The focus for people on the ground who are grappling with HIV-Aids is shifting from prevention to palliative care.
Port Shepstone is working with the South Coast Hospice, which is running a palliative care programme - funded by the Princess Diana Foundation - that is being used as a model for other hospice programmes around the country. The vast majority of its patients are suffering from HIV-Aids, and 15 to 35 are dying each month.
"The idea is to introduce HIV-positive people to home-based care while they are still relatively well, so when their families bring them back to die they all understand what is happening. This is a big help," McNeil says. "The hospice also helps transport people to and from hospital: we cannot afford that and neither can our patients."
But the major benefit of the palliative care programme is that it keeps people out of overcrowded hospitals. Some 20 hospice staff - nurses, trained community care-givers and social workers - operate in teams of five, visiting 450 patients across southern KwaZulu-Natal once or twice a week to deliver medicine and support. They are aided by 60 unpaid volunteers. Patients used to spend on average seven days in hospital, but the average stay has been cut in half since the hospice project began.
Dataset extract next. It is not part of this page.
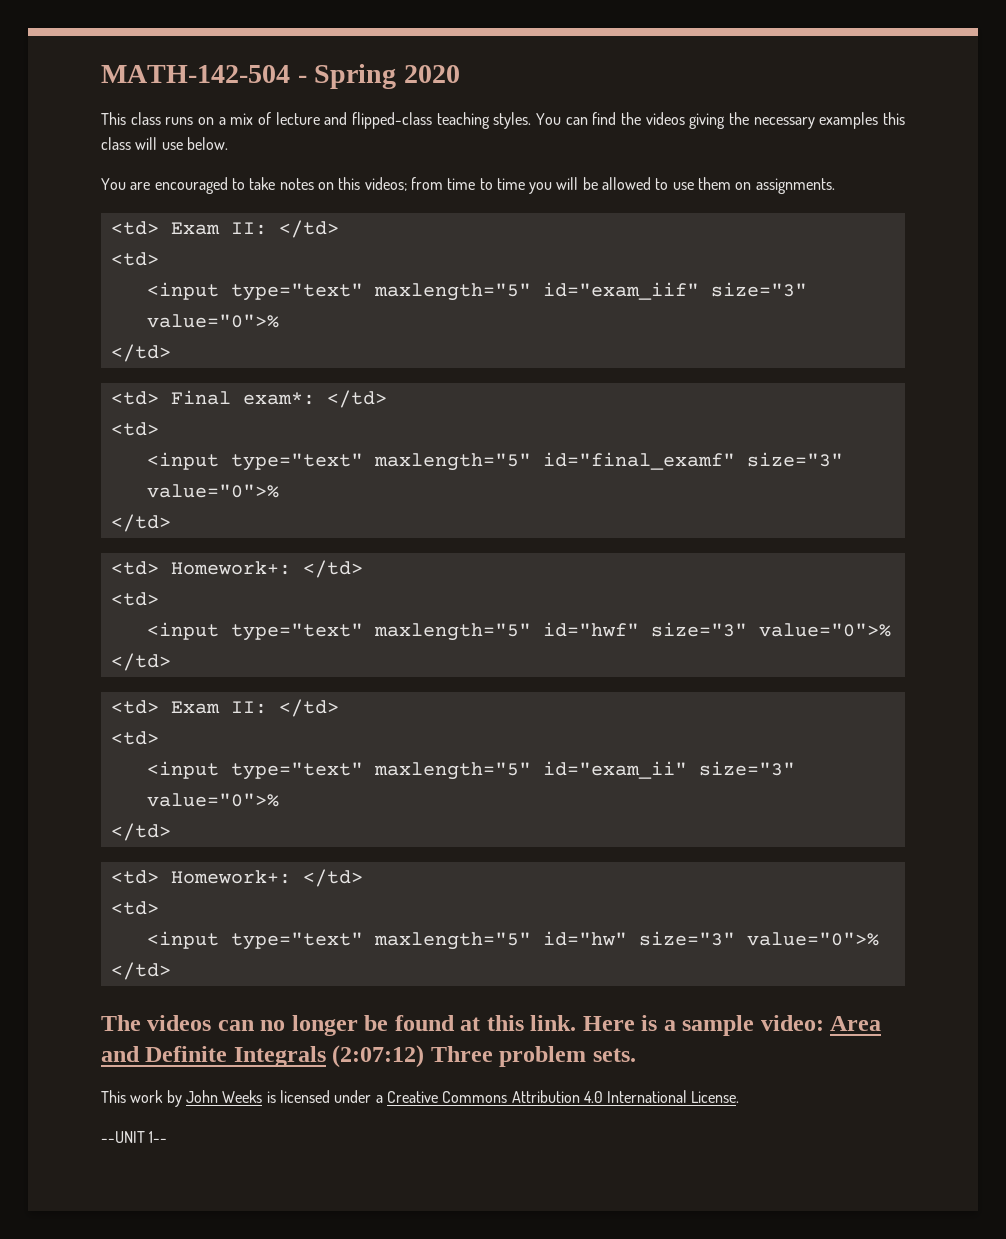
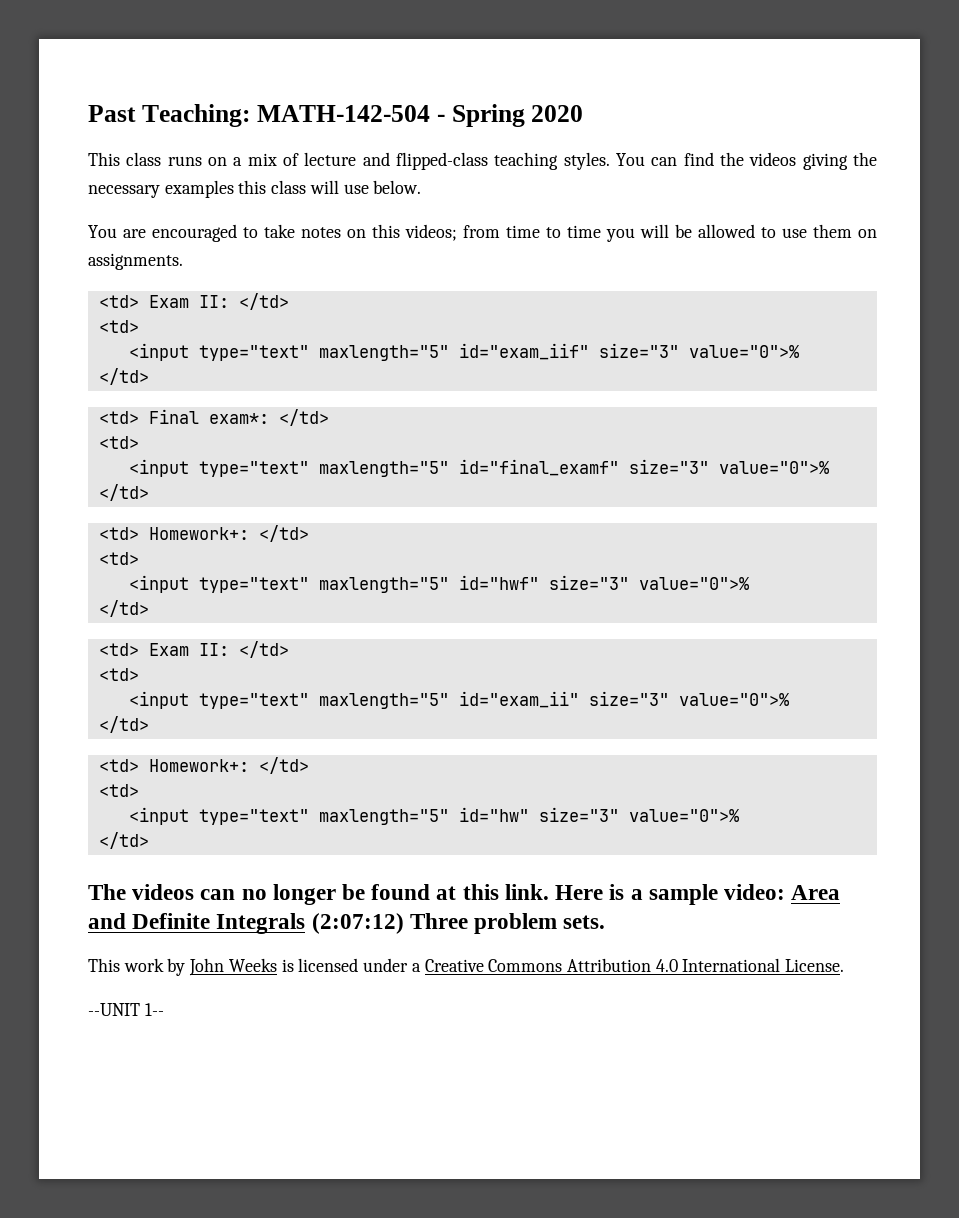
(101, 74) none -> [88,104,250,127] Past Teaching:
Uys conducted a major evaluation of community-based home-care projects across five provinces on behalf of the department of health. She found the South Coast Hospice model - which costs less than £500 per patient a year - to be high-quality and cost-effective. She suggested that it be adopted countrywide.
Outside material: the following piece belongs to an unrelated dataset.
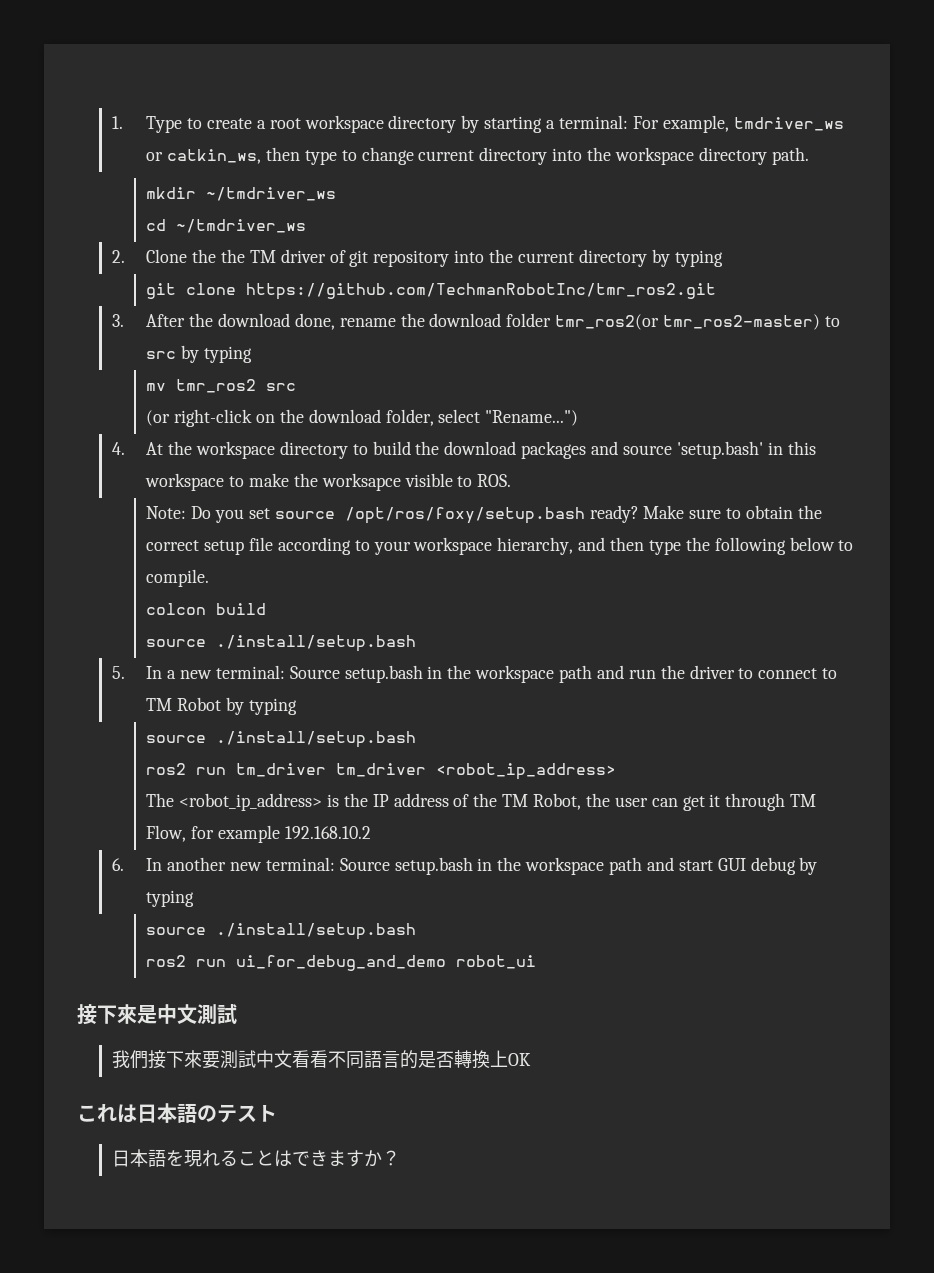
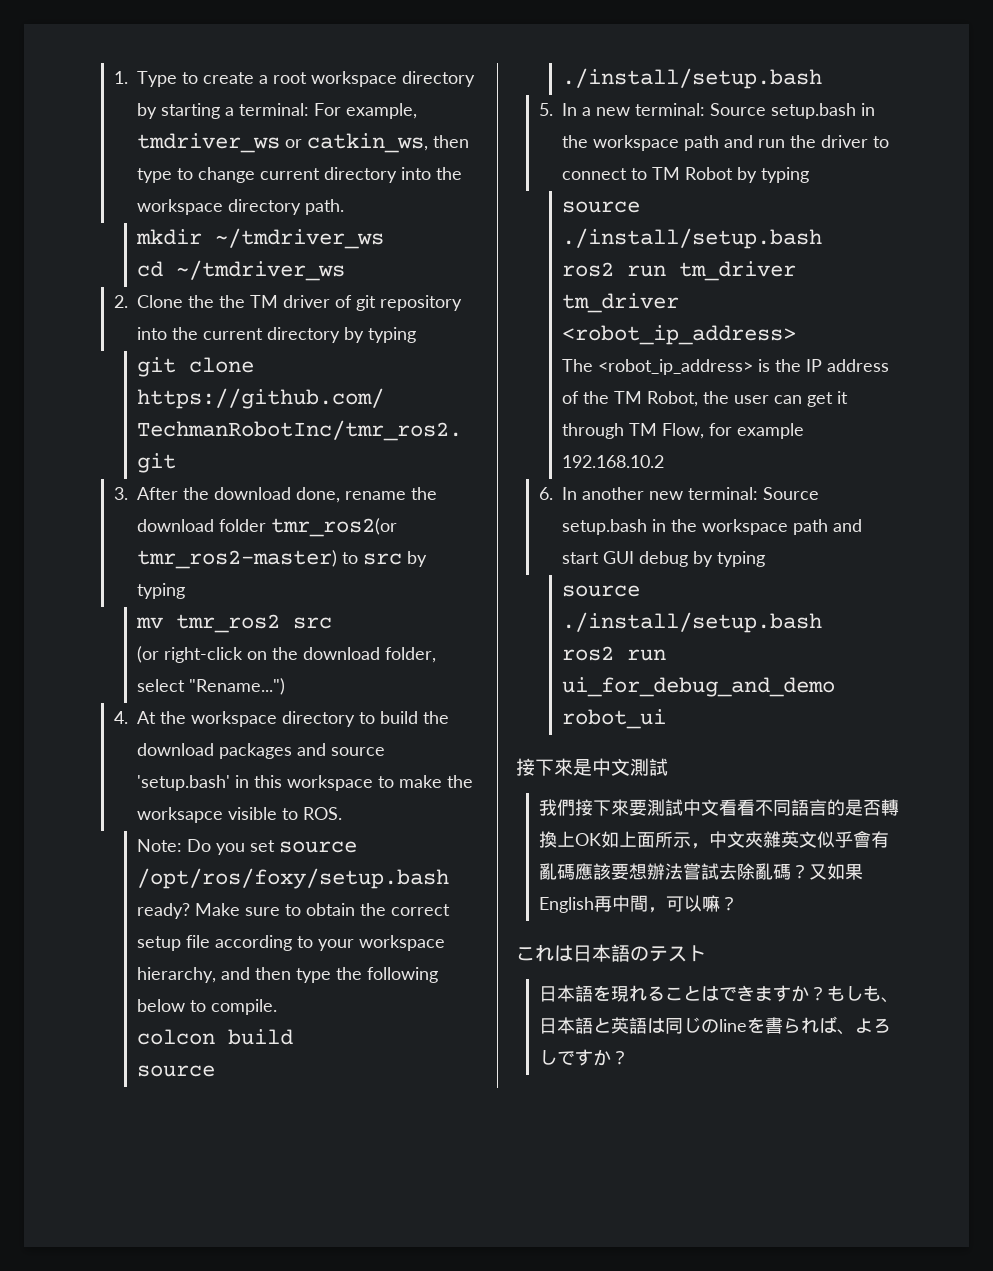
(531, 1059) none -> [601,831,890,849] [539,863,864,880] [539,895,739,913] 如上面所示，中文夾雜英文似乎會有亂碼應該要想辦法嘗試去除亂碼？又如果English再中間，可以嘛？
(400, 1158) none -> [827,986,900,1003] [539,1016,892,1035] [539,1049,630,1066] もしも、日本語と英語は同じのlineを書られば、よろしですか？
"The most successful programmes involve hospitals, clinics and hospices in public-private partnerships that ensure a continuum of care. Hospices have home-care skills that the others do not."
Another study found the hospice model to be expensive, but Uys argues that it failed to acknowledge the significant savings made by keeping people out of clinics and hospitals. The government, which is already facing criticism for its lack of a policy to support HIV-Aids sufferers, is trying to reduce costs by funding projects involving unpaid care-givers. Uys feels these volunteers lack the necessary support to provide quality home care.
"For home care to be successful, families have to be confident of their ability to help the sick. And care has to be stable and supportive over time so that when the patient becomes really ill, the family is still able to cope. If home-based care comes too late, hospital still happens."
Crucially, Uys adds, home-care programmes change the attitudes of communities to HIV-Aids. Denial is still prevalent in South Africa because of the stigma attached to the virus, with most people pretending they are dying of other diseases. This is fuelling the epidemic.
"We have found that people who receive home-based support are more willing to disclose their HIV-Aids status to their families, friends and neighbours with less fear of a backlash. This is not just because communities see the van coming in, but because the sick are made to feel human again - Jin the microcosm of the family, this makes it more possible for them to disclose their status and discuss how they should be treated. It changes the dynamic."
Studies have also found that having contact with Aids sufferers is one of the most significant factors in changing people's behaviour. That does not happen in South Africa because so few people disclose their status. Thus South Africa finds that its approach to HIV-Aids may have been back to front. Failed prevention strategies, such as condom distribution, would have worked better if a major home-care initiative had encouraged people to disclose their status and others to change their behaviour.
"We are waking up to this reality now," Uys says. "I can only think that we didn't earlier because, in our efforts to transform the country post-apartheid, we were resisting HIV-Aids setting our agenda. We resented the disease raining on our parade."